The Free Press, Mankato, MN


March 28, 2014

Our View: Borlaug reminds us of science's purpose

Why it matters: Norman Borlaug's efforts saved a billion people from hunger

As the bronze statue of Nobel Prize winner Norman Borlaug was unveiled this week at the U.S. Capitol’s National Statuary Hall, the accomplishments of this agricultural scientist came into focus as a way to consider what all science should be about.

Borlaug was the father of the “Green Revolution” developing wheat varieties for years in Mexico that could survive in harsh climates of India, Pakistan and other places where millions of people needed food. The statue was unveiled on what would have been Borlaug’s 100 th birthday. Each state is allowed only two statues in the hall and Borlaug is joined by other great Americans like civil rights champion Rosa Parks.

Borlaug’s discoveries and work have been estimated to have saved a billion people from hunger. All this came from a humble Iowan, schooled at the University of Minnesota. From a young age, he saw the potential for agriculture to feed millions and worked tirelessly many years away from family to make it a reality.

As a plant geneticist he developed high-yielding strains of wheat resistant to disease. He came to be awarded the Nobel Prize for his work in 1970, but also the Presidential Medal of Freedom and the Congressional Gold Medal. Only Martin Luther King Jr., and Holocaust survivor Elie Wiesel have won all three awards.

By many accounts Borlaug was a humble man and would not have considered the recognition he received without acknowledging the many farmers he worked with to develop his wheat.

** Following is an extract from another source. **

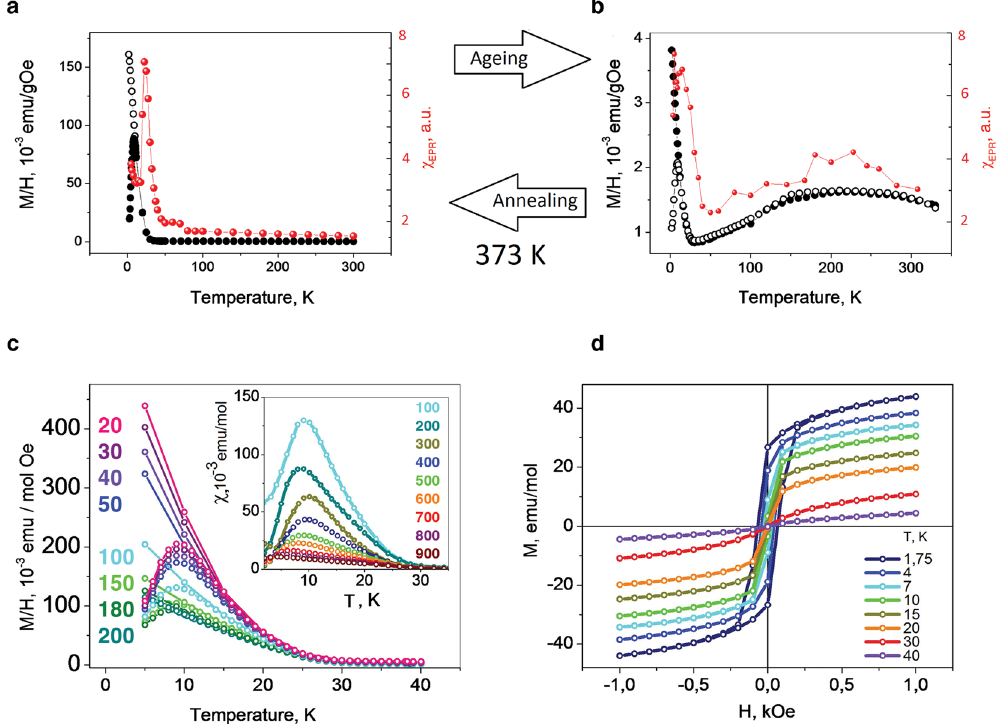
Figure 4. Temperature dependencies of magnetic susceptibility for Tabby graphenes, C 2 F x ( x ≈ 1 ) : ( a ) pristine samples; ( b ) aged samples – the open circles represent the ZFC, the solid circles are the FC measurements, the red symbols represent the double integrated intensity (the EPR susceptibility); ( c ) M( T ) curves taken at different fields; ( d ) M( H ) dependencies taken at different temperatures.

Even at the mention of Borlaug’s honors, environmental groups were quick to point to what they saw as the drawbacks of Borlaug’s work, such as in increase in the use of scarce water resources or overuse of chemicals that pose risks to human health.

We suspect Borlaug would welcome the discussion. Unfortunately, today’s discussion of science seems to focus on politics and what political advantage political parties might gain by a particular scientific story line.

We would all do well to recognize that the overriding purpose of science at one time was the pursuit of making the world a better place. And Borlaug’s life helps us remember that.